Start of Block

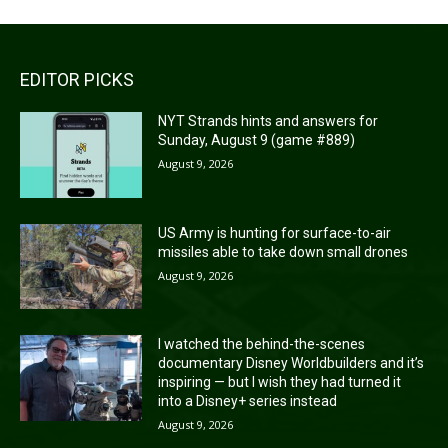
EDITOR PICKS
NYT Strands hints and answers for
Sunday, August 9 (game #889)
August 9, 2026
US Army is hunting for surface-to-air
missiles able to take down small drones
August 9, 2026
I watched the behind-the-scenes
documentary Disney Worldbuilders and it’s
inspiring — but I wish they had turned it
into a Disney+ series instead
August 9, 2026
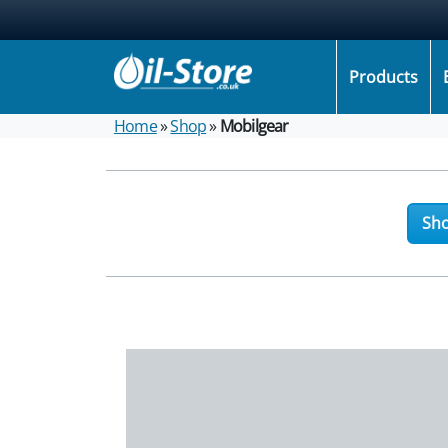
Products
Home
»
Shop
»
Mobilgear
Sho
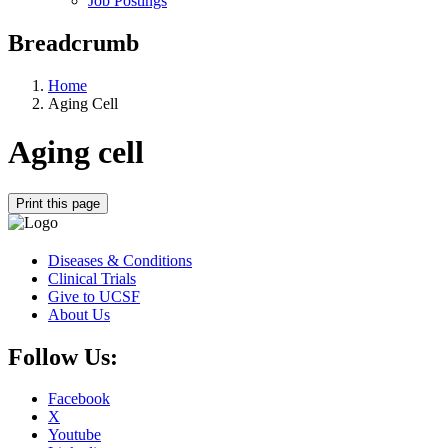
Job Postings
Breadcrumb
Home
Aging Cell
Aging cell
Print this page
Diseases & Conditions
Clinical Trials
Give to UCSF
About Us
Follow Us:
Facebook
X
Youtube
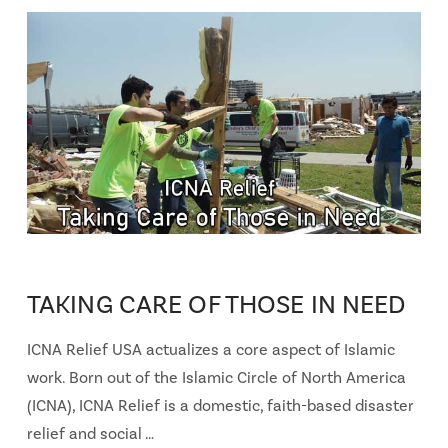
TAKING CARE OF THOSE IN NEED
ICNA Relief USA actualizes a core aspect of Islamic
work. Born out of the Islamic Circle of North America
(ICNA), ICNA Relief is a domestic, faith-based disaster
relief and social …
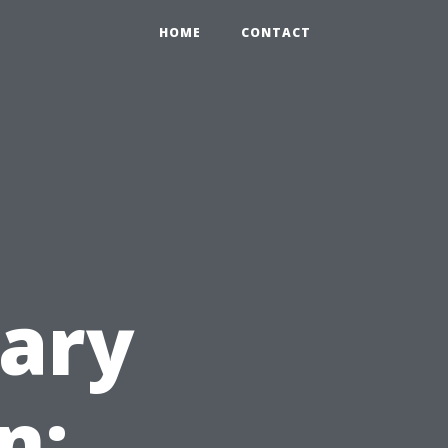
HOME
CONTACT
ary
n:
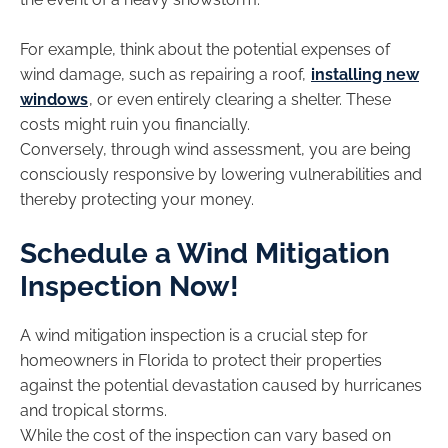
For example, think about the potential expenses of
wind damage, such as repairing a roof,
installing new
windows
, or even entirely clearing a shelter. These
costs might ruin you financially.
Conversely, through wind assessment, you are being
consciously responsive by lowering vulnerabilities and
thereby protecting your money.
Schedule a Wind Mitigation
Inspection Now!
A wind mitigation inspection is a crucial step for
homeowners in Florida to protect their properties
against the potential devastation caused by hurricanes
and tropical storms.
While the cost of the inspection can vary based on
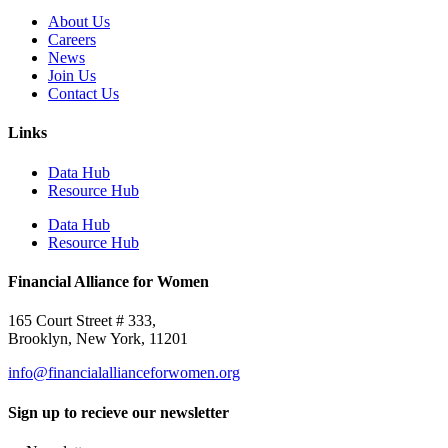
About Us
Careers
News
Join Us
Contact Us
Links
Data Hub
Resource Hub
Data Hub
Resource Hub
Financial Alliance for Women
165 Court Street # 333,
Brooklyn, New York, 11201
info@financialallianceforwomen.org
Sign up to recieve our newsletter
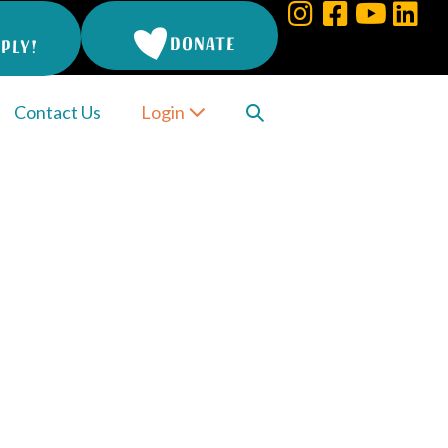
DONATE
PLY!
Search
Contact Us
Login
Toggle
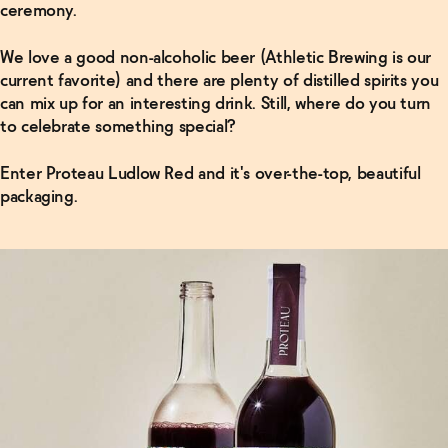
ceremony.
We love a good non-alcoholic beer (Athletic Brewing is our
current favorite) and there are plenty of distilled spirits you
can mix up for an interesting drink. Still, where do you turn
to celebrate something special?
Enter Proteau Ludlow Red and it's over-the-top, beautiful
packaging.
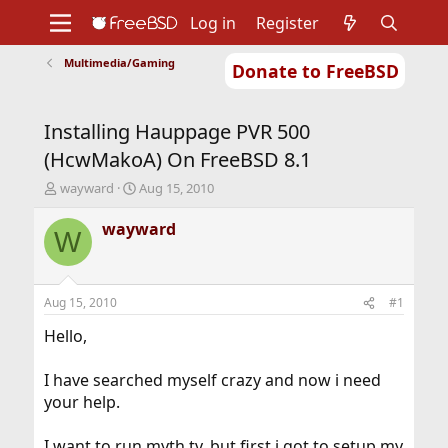
Log in
Register
Multimedia/Gaming
Donate to FreeBSD
Home
About
Get FreeBSD
Documentation
Community
Developers
Installing Hauppage PVR 500
Support
Foundation
(HcwMakoA) On FreeBSD 8.1
T
S
wayward
Aug 15, 2010
h
t
r
a
wayward
W
e
r
a
t
d
d
s
a
Aug 15, 2010
#1
t
t
a
e
Hello,
r
t
I have searched myself crazy and now i need
e
your help.
r
I want to run myth tv, but first i got to setup my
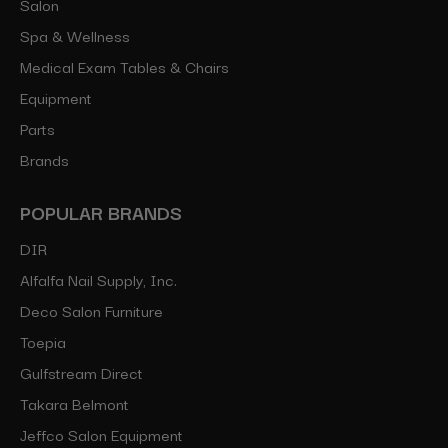
Salon
Spa & Wellness
Medical Exam Tables & Chairs
Equipment
Parts
Brands
POPULAR BRANDS
DIR
Alfalfa Nail Supply, Inc.
Deco Salon Furniture
Toepia
Gulfstream Direct
Takara Belmont
Jeffco Salon Equipment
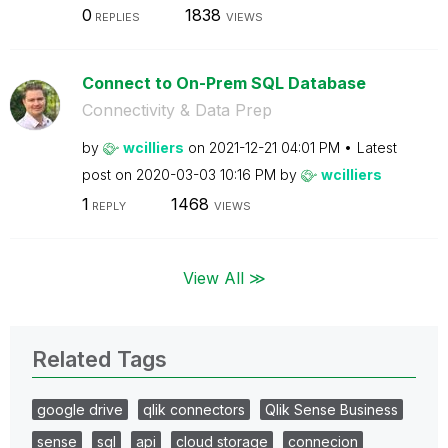
0
1838
REPLIES
VIEWS
Connect to On-Prem SQL Database
Connectivity & Data Prep
by
wcilliers
on
‎2021-12-21
04:01 PM
Latest
post on
‎2020-03-03
10:16 PM
by
wcilliers
1
1468
REPLY
VIEWS
View All ≫
Related Tags
google drive
qlik connectors
Qlik Sense Business
sense
sql
api
cloud storage
connecion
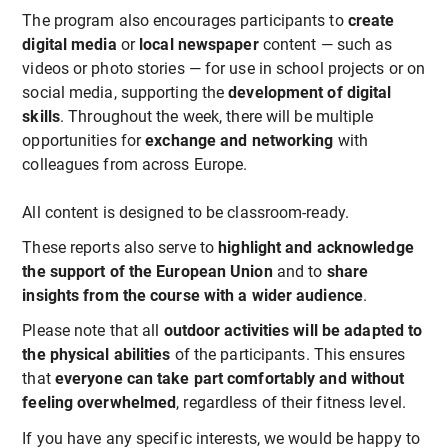
The program also encourages participants to
create
digital media
or
local newspaper
content — such as
videos or photo stories — for use in school projects or on
social media, supporting the
development of digital
skills
. Throughout the week, there will be multiple
opportunities for
exchange and networking
with
colleagues from across Europe.
All content is designed to be classroom-ready.
These reports also serve to
highlight and acknowledge
the support of the European Union
and to
share
insights from the course with a wider audience
.
Please note that all
outdoor activities will be adapted to
the physical abilities
of the participants. This ensures
that
everyone can take part comfortably and without
feeling overwhelmed
, regardless of their fitness level.
If you have any specific interests, we would be happy to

End of Block

### Task
Copy from the entries only those lines that hold the word "will".

### Solution to the exercise
. Throughout the week, there will be multiple
outdoor activities will be adapted to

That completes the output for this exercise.